> **Task prompt**:
Pick out every line of the entries below where "regiões" occurs, and copy those lines.

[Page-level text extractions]
⁂

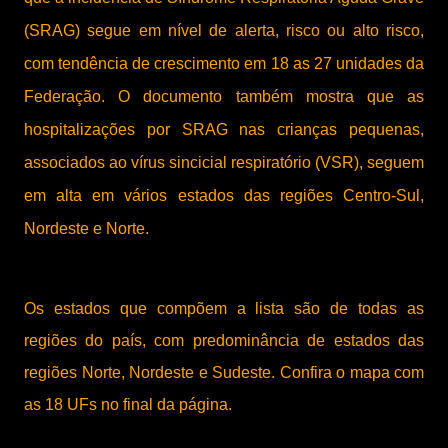
(SRAG) segue em nível de alerta, risco ou alto risco,
com tendência de crescimento em 18 as 27 unidades da
Federação. O documento também mostra que as
hospitalizações por SRAG nas crianças pequenas,
associados ao vírus sincicial respiratório (VSR), seguem
em alta em vários estados das regiões Centro-Sul,
Nordeste e Norte.
Os estados que compõem a lista são de todas as
regiões do país, com predominância de estados das
regiões Norte, Nordeste e Sudeste. Confira o mapa com
as 18 UFs no final da página.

⁂

> **The completed task**:
em alta em vários estados das regiões Centro-Sul,
regiões do país, com predominância de estados das
regiões Norte, Nordeste e Sudeste. Confira o mapa com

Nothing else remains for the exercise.